GMP is an engineering implementation of a coroutine scheduler. Many care about the engineering details—task queue management, preemption, yielding, etc. But underneath, all coroutine schedulers are based on continuation. Go just happens to spotlight coroutines. Other languages can implement their own coroutine schedulers too.

So here’s the question: if you love researching GMP, have you studied coroutine/virtual thread/async function/process implementations in other languages? How do they differ from Go’s goroutines?

If my job someday requires a deep understanding of these, I’ll learn them.

Doubts

I once said:

Go designed automatic garbage collection to reduce the mental load of memory management. Yet some interviewers go out of their way to master GC internals and quiz candidates on it. If you truly believe in using your brain to manage memory, why not just use Rust?

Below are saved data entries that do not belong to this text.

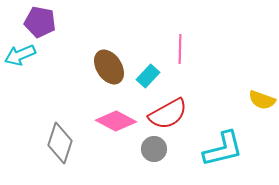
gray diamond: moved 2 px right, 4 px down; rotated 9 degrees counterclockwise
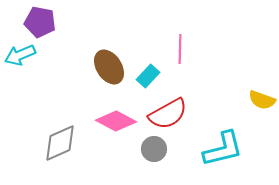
gray diamond: rotated 48 degrees clockwise
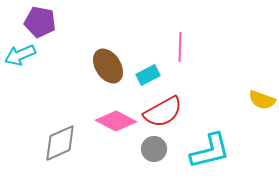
pink line: moved 2 px up
brown ellipse: moved 1 px left, 1 px up
cyan rectangle: moved 1 px up; rotated 20 degrees clockwise
red semicircle: moved 5 px left, 2 px up
cyan L-shape: moved 13 px left, 2 px down
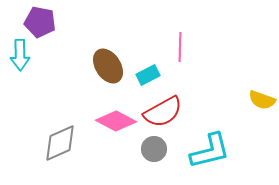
cyan arrow: rotated 68 degrees counterclockwise
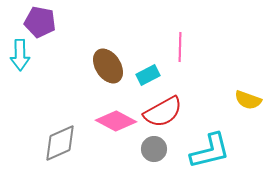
yellow semicircle: moved 14 px left
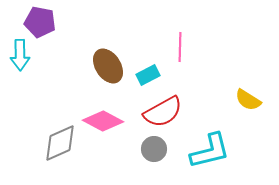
yellow semicircle: rotated 12 degrees clockwise
pink diamond: moved 13 px left
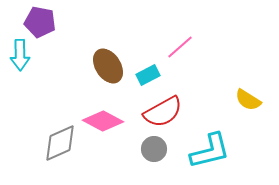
pink line: rotated 48 degrees clockwise
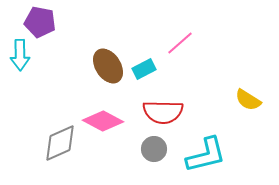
pink line: moved 4 px up
cyan rectangle: moved 4 px left, 6 px up
red semicircle: rotated 30 degrees clockwise
cyan L-shape: moved 4 px left, 4 px down
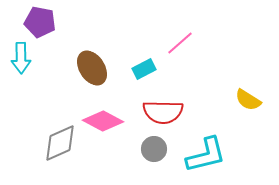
cyan arrow: moved 1 px right, 3 px down
brown ellipse: moved 16 px left, 2 px down
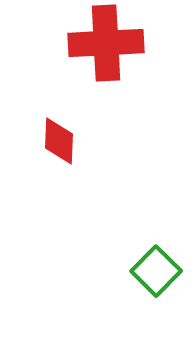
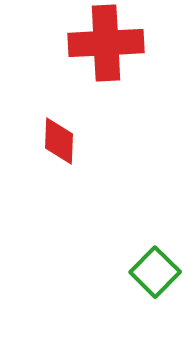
green square: moved 1 px left, 1 px down
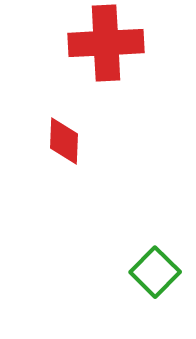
red diamond: moved 5 px right
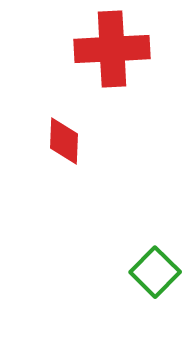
red cross: moved 6 px right, 6 px down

It’s like I’m learning to drive, and someone expects me to understand how internal combustion works before getting a license. I’m not building cars—I’m driving one.

Same goes for Go’s go keyword. It was built to make concurrency easy. Yet some folks study its internals obsessively, and use that as a gauge of Go proficiency. Doesn’t that contradict the language’s intent? If a language needs you to understand scheduling internals to write good code, it has failed in its abstraction.

If you’re building programming languages or implementing schedulers, by all means, understand GMP thoroughly. Otherwise?